Select the active dimensions from the input.

Parameters:

x (array-like) – Input array.
selected_dimensions (array-like, slice or scalar) – The indices of the active dimensions. It could be a scalar, a list, a numpy array, or a slice object.

Returns:

x – Array with selected dimensions.

Return type:

array-like

mellon.util.set_jax_config(enable_x64=True, platform_name='cpu')View on GitHub ¶

Sets up the JAX configuration with the specified settings.

Parameters:

enable_x64 (bool, optional) – Whether to enable 64-bit (double precision) computations in JAX. Defaults to True.
platform_name (str, optional) – The platform name to use in JAX (‘cpu’, ‘gpu’, or ‘tpu’). Defaults to ‘cpu’.

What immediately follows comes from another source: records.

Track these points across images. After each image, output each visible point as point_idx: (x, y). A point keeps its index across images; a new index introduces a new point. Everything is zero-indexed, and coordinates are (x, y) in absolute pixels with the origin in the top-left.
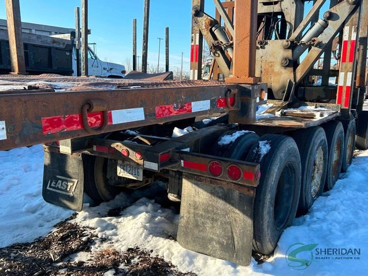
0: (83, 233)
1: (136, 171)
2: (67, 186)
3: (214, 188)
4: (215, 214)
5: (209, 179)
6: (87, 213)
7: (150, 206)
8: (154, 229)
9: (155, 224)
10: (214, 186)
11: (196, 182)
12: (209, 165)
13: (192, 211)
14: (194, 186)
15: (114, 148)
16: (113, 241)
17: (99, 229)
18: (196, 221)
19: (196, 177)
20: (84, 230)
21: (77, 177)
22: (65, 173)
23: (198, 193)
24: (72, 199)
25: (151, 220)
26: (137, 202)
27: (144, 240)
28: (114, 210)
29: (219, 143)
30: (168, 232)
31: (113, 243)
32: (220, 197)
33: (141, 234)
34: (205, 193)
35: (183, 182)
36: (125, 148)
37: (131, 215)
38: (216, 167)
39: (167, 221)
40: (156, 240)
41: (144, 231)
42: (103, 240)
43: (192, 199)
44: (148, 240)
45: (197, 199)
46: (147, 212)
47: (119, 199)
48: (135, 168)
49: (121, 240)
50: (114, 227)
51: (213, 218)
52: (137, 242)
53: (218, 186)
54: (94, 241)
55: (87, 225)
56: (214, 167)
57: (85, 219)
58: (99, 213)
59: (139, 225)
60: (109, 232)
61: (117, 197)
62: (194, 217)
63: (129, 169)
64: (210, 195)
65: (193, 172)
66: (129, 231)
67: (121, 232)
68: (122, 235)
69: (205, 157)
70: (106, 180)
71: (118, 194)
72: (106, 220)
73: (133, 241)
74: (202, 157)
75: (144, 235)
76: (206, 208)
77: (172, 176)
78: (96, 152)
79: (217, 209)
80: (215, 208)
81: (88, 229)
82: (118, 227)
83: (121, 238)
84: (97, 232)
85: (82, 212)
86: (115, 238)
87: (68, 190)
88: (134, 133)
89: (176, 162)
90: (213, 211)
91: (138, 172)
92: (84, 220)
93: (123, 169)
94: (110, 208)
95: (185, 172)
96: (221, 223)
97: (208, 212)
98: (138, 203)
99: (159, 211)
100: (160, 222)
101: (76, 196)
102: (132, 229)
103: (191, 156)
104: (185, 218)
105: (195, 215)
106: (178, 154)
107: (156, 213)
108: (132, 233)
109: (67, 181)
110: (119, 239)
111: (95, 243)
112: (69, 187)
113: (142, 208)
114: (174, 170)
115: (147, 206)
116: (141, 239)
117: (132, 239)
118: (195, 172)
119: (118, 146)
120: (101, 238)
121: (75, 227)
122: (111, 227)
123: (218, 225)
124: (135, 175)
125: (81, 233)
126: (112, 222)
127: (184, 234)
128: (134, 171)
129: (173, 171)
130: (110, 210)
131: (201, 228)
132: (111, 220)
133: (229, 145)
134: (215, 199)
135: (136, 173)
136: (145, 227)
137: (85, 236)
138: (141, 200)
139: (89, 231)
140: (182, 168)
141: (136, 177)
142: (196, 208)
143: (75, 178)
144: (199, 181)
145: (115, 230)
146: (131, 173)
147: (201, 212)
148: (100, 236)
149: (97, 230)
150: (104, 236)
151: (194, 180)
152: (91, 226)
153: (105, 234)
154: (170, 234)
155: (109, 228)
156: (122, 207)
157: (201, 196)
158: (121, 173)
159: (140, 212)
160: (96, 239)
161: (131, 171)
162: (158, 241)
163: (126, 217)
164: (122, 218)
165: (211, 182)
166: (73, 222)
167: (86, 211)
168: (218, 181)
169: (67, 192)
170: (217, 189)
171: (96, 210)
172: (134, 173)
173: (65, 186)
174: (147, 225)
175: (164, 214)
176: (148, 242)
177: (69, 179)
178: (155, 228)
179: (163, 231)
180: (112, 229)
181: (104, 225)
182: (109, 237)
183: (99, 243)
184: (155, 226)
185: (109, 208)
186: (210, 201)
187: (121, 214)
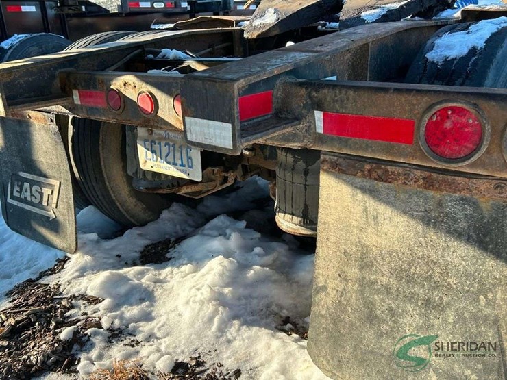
0: (67, 314)
1: (184, 156)
2: (41, 194)
3: (440, 204)
4: (437, 286)
5: (418, 173)
6: (88, 258)
7: (234, 240)
8: (243, 301)
9: (246, 286)
10: (438, 195)
11: (367, 183)
12: (426, 119)
13: (354, 272)
14: (360, 195)
15: (118, 93)
16: (139, 337)
17: (107, 302)
18: (370, 305)
19: (367, 167)
20: (72, 307)
21: (56, 175)
22: (32, 167)
23: (375, 218)
24: (54, 225)
25: (235, 277)
26: (208, 226)
27: (217, 337)
28: (155, 245)
29: (431, 56)
30: (281, 308)
31: (138, 343)
32: (458, 235)
33: (211, 320)
34: (402, 220)
35: (322, 183)
36: (146, 88)
37: (190, 261)
38: (455, 124)
39: (276, 277)
40: (249, 338)
41: (216, 312)
42: (115, 335)
43: (354, 238)
44: (230, 337)
45: (371, 239)
46: (227, 255)
47: (170, 218)
48: (180, 147)
49: (158, 335)
50: (147, 296)
51: (428, 302)
52: (197, 344)
53: (457, 195)
54: (89, 340)
55: (82, 292)
56: (448, 125)
57: (82, 272)
58: (119, 256)
59: (206, 293)
60: (131, 311)
61: (165, 214)
62: (362, 292)
63: (165, 150)
64: (420, 227)
65: (357, 149)
66: (181, 309)
67: (163, 310)
68: (163, 320)
69: (409, 91)
70: (129, 180)
71: (168, 207)
72: (130, 276)
73: (189, 341)
74: (398, 90)
75: (216, 320)
76: (405, 266)
77: (285, 167)
78: (82, 107)
79: (445, 272)
80: (437, 270)
81: (81, 302)
82: (156, 294)
83: (159, 329)
84: (100, 313)
85: (78, 255)
86: (145, 328)
87: (45, 204)
88: (180, 54)
89: (297, 119)
90: (429, 279)
91: (189, 158)
92: (79, 276)
93: (153, 152)
94: (147, 242)
95: (326, 153)
96: (460, 317)
97: (410, 279)
98: (210, 229)
99: (257, 250)
100: (260, 281)
101: (60, 218)
102: (187, 303)
103: (351, 93)
104: (332, 293)
105: (364, 285)
106: (303, 92)
107: (250, 257)
108: (187, 315)
109: (40, 184)
110: (155, 331)
111: (93, 345)
112: (45, 198)
113: (216, 244)
114: (291, 145)
115: (228, 239)
116: (209, 333)
117: (186, 333)
118: (366, 149)
119: (130, 85)
120: (110, 330)
121: (51, 297)
122: (137, 296)
123: (445, 321)
124: (182, 165)
125: (62, 314)
126: (143, 281)
127: (329, 338)
128: (178, 155)
129: (288, 150)
130: (147, 247)
131: (385, 327)
132: (142, 274)
133: (464, 59)
134: (438, 239)
135: (185, 162)
136: (220, 300)
137: (68, 325)
138: (215, 221)
139: (83, 310)
140: (320, 139)
141: (184, 172)
142: (366, 264)
143: (55, 178)
144: (379, 179)
145: (147, 303)
146: (172, 161)
147: (384, 280)
148: (105, 323)
149: (101, 306)
150: (117, 322)
151: (364, 176)
152: (90, 293)
153: (121, 317)
154: (285, 313)
155: (133, 300)
156: (173, 239)
157: (387, 227)
158: (149, 161)
159: (213, 254)
160: (95, 334)
161: (171, 156)
162: (253, 340)
163: (178, 267)
164: (168, 270)
165: (429, 184)
166: (51, 281)
167: (87, 253)
168: (460, 179)
169: (43, 208)
170: (452, 207)
171: (113, 248)
172: (179, 162)
173: (38, 195)
174: (227, 290)
175: (269, 259)
176: (229, 342)
177: (42, 179)
178: (246, 298)
179: (268, 307)
180: (142, 300)
181: (123, 290)
182: (131, 325)
183: (103, 344)
184: (246, 292)
185: (143, 242)
186: (421, 245)
187: (168, 256)
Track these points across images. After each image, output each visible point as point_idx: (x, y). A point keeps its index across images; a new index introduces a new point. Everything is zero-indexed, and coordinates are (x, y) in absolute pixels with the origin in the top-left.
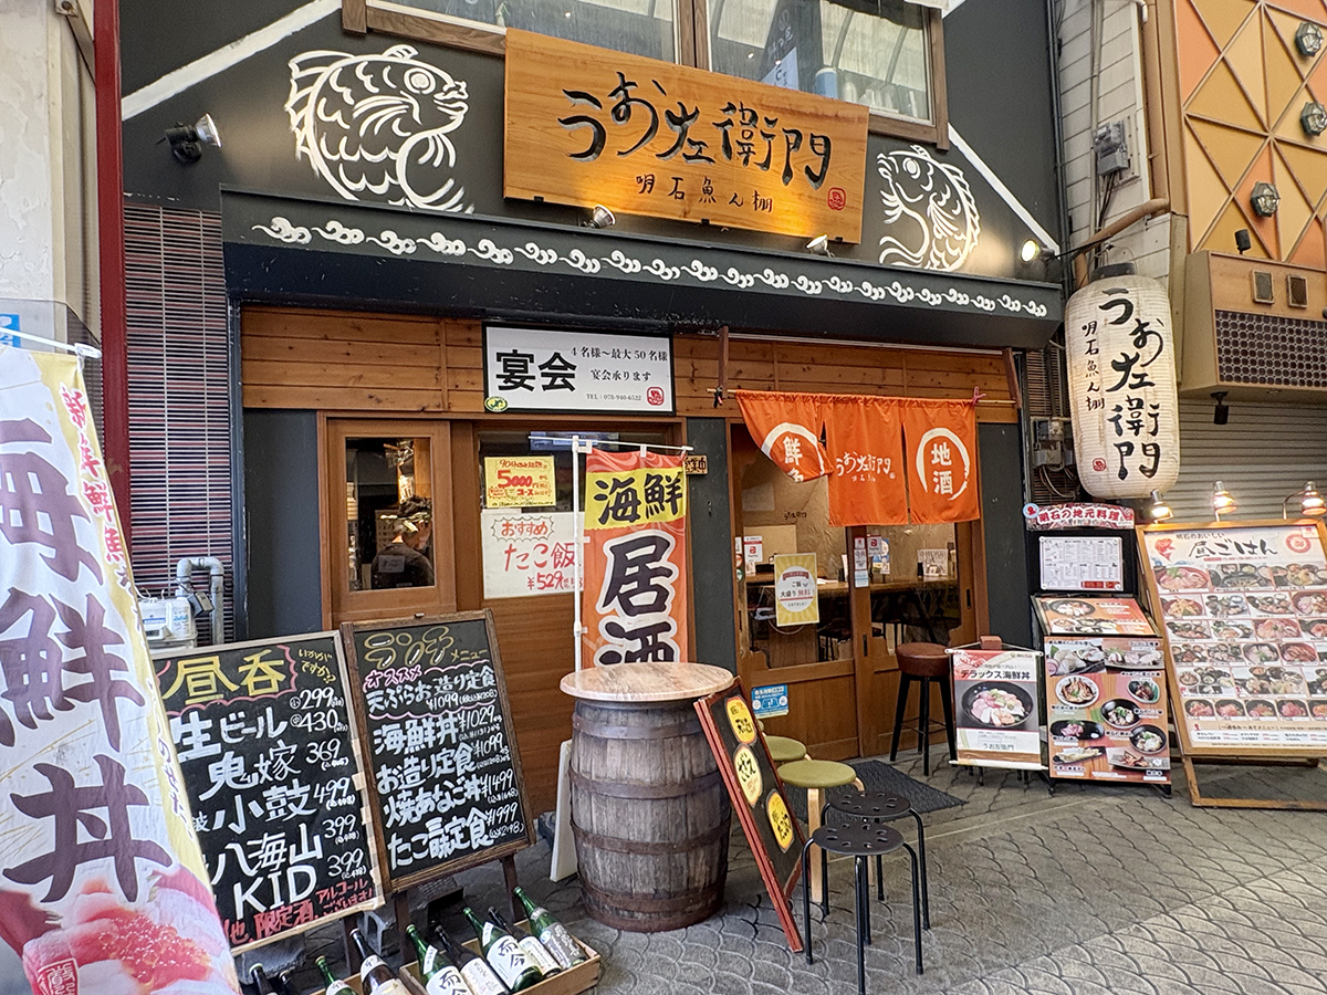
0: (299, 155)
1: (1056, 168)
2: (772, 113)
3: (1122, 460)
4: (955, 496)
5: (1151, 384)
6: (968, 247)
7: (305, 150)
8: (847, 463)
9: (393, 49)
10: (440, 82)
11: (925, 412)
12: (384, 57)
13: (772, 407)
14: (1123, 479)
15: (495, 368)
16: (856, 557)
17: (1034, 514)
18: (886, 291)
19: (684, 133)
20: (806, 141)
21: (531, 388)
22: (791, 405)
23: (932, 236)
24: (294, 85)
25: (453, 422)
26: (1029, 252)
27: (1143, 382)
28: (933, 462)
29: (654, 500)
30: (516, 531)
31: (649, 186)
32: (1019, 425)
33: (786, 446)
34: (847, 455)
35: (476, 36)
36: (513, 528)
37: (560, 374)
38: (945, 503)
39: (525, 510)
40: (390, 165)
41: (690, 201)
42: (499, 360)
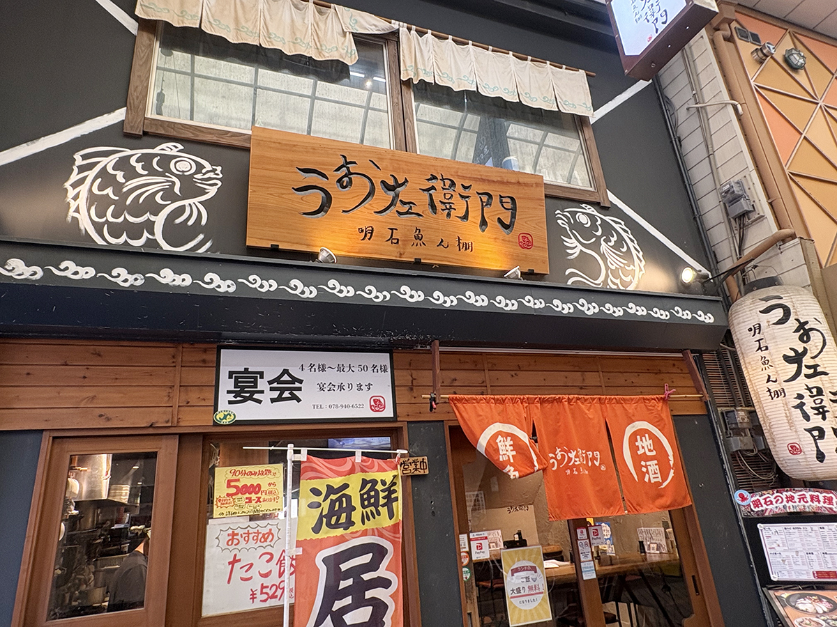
0: (69, 219)
1: (695, 218)
2: (467, 181)
3: (816, 444)
4: (665, 484)
5: (826, 374)
6: (638, 275)
7: (76, 215)
8: (559, 457)
9: (164, 146)
10: (200, 167)
11: (623, 407)
12: (157, 150)
13: (483, 409)
14: (822, 461)
15: (226, 384)
16: (580, 548)
17: (746, 501)
18: (574, 306)
19: (397, 196)
20: (496, 201)
21: (259, 402)
22: (501, 407)
23: (607, 268)
24: (76, 170)
25: (181, 435)
26: (688, 276)
27: (816, 372)
28: (639, 453)
29: (370, 505)
30: (241, 540)
31: (369, 235)
32: (709, 416)
33: (499, 444)
34: (558, 450)
35: (232, 136)
36: (239, 537)
37: (287, 387)
38: (656, 492)
39: (252, 518)
40: (150, 226)
41: (404, 245)
42: (230, 377)
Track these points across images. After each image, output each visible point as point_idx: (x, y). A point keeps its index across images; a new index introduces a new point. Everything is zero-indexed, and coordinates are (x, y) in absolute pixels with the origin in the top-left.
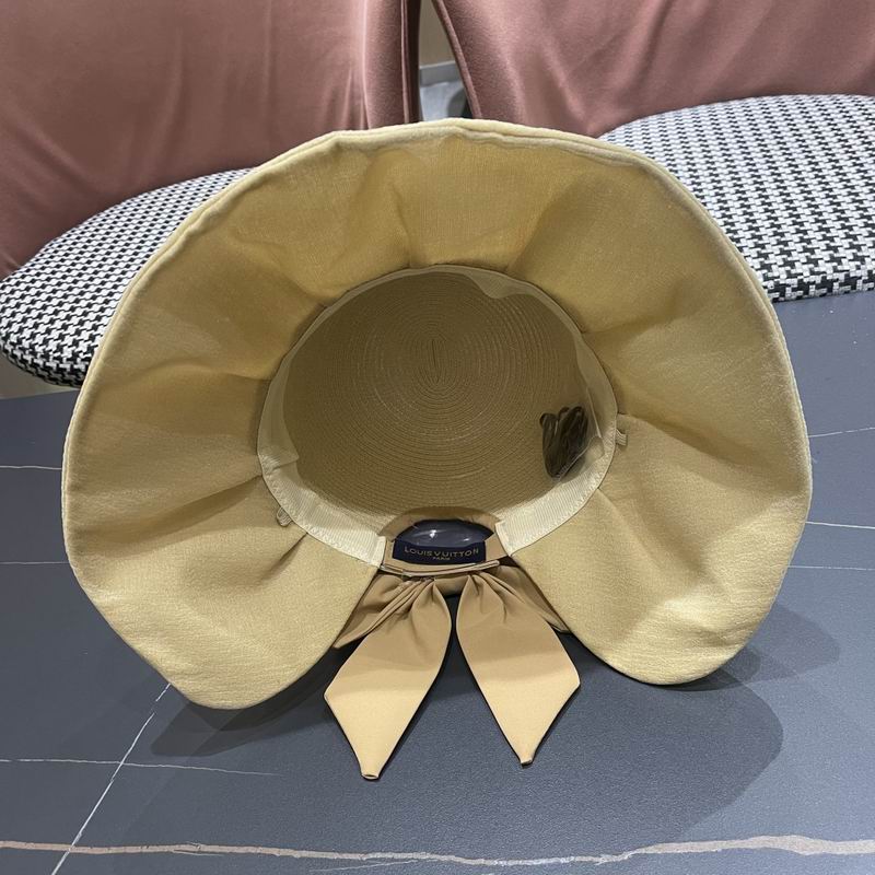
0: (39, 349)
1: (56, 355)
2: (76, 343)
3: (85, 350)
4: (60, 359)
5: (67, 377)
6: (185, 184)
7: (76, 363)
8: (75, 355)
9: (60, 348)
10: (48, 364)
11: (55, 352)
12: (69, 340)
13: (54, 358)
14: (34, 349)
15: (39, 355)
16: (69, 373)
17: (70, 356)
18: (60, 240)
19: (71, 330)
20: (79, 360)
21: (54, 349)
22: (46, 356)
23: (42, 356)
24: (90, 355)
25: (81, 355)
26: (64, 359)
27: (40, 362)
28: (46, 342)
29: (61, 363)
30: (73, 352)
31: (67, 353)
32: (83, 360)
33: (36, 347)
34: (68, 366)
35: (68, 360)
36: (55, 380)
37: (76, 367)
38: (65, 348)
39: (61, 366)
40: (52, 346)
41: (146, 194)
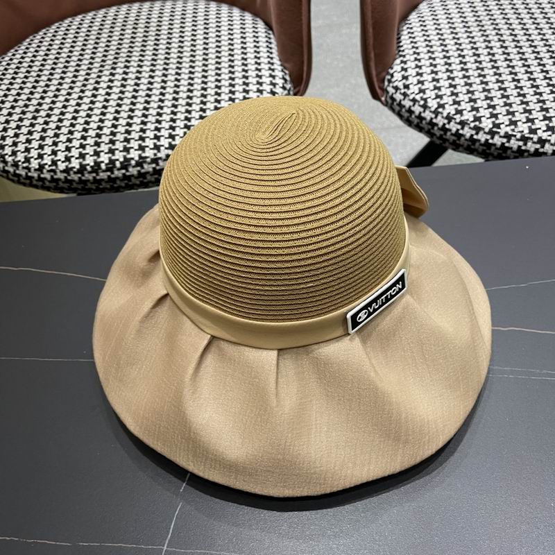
0: (9, 159)
1: (25, 165)
2: (41, 156)
3: (50, 163)
4: (28, 169)
5: (35, 182)
6: (102, 12)
7: (42, 173)
8: (41, 167)
9: (27, 160)
10: (17, 172)
11: (23, 163)
12: (34, 153)
13: (24, 168)
14: (4, 158)
15: (9, 164)
16: (37, 180)
17: (37, 167)
18: (7, 59)
19: (35, 144)
20: (45, 171)
21: (23, 160)
22: (16, 164)
23: (12, 165)
24: (54, 168)
25: (47, 167)
26: (32, 169)
27: (11, 170)
28: (14, 153)
29: (30, 171)
30: (39, 164)
31: (34, 164)
32: (48, 171)
33: (7, 157)
34: (36, 175)
35: (36, 170)
36: (24, 184)
37: (42, 176)
38: (32, 160)
39: (29, 174)
40: (21, 157)
41: (70, 19)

mellon.util.set_verbosity(verbose: bool)View on GitHub ¶

Adjusts the verbosity of mellon logging.

Parameters:: verbose (bool) – If True, sets the logging level to INFO to show detailed logs. If False, sets it to WARNING to show only important messages.

Notes

This function provides a simplified interface for controlling logging verbosity, making it more accessible to users who are not familiar with the logging module’s levels. You can access the mellon logger through mellon.logger to perform logging operations throughout the mellon module.

Example

To enable detailed logging, showing more information:

>>> set_verbosity(True)

To reduce the log output to only include warnings and errors:

>>> set_verbosity(False)

mellon.util.stabilize(A, jitter=1e-06)View on GitHub ¶

Add a small jitter to the diagonal for numerical stability.

Parameters:

A – A square matrix.
jitter (float) – The amount to add to the diagonal. Defaults to 1e-6.

Returns:

\(A'\) - The matrix \(A\) with a small jitter added to the diagonal.

Return type:

array-like

mellon.util.test_rank(input, tol=0.5, threshold=None)View on GitHub ¶

Inspects the approximate rank of the transformation matrix L. The input can be the matrix itself or an object containing L as an attribute. A high rank indicates a potentially insufficient latent representation, suggesting a need for a more complex transformation matrix. Also allows logging based on a rank fraction threshold.

Parameters:

input (array-like or mellon estimator object) – The matrix L or an object containing it as an attribute.
tol (float, optional) – The rank calculation tolerance, defaults to {DEFAULT_RANK_TOL}.
threshold (float, optional) – If provided, logs a message based on the rank fraction.

Returns:

The approximate rank of the matrix.

Return type:

int

Raises:

ValueError – If the input matrix is not 2D.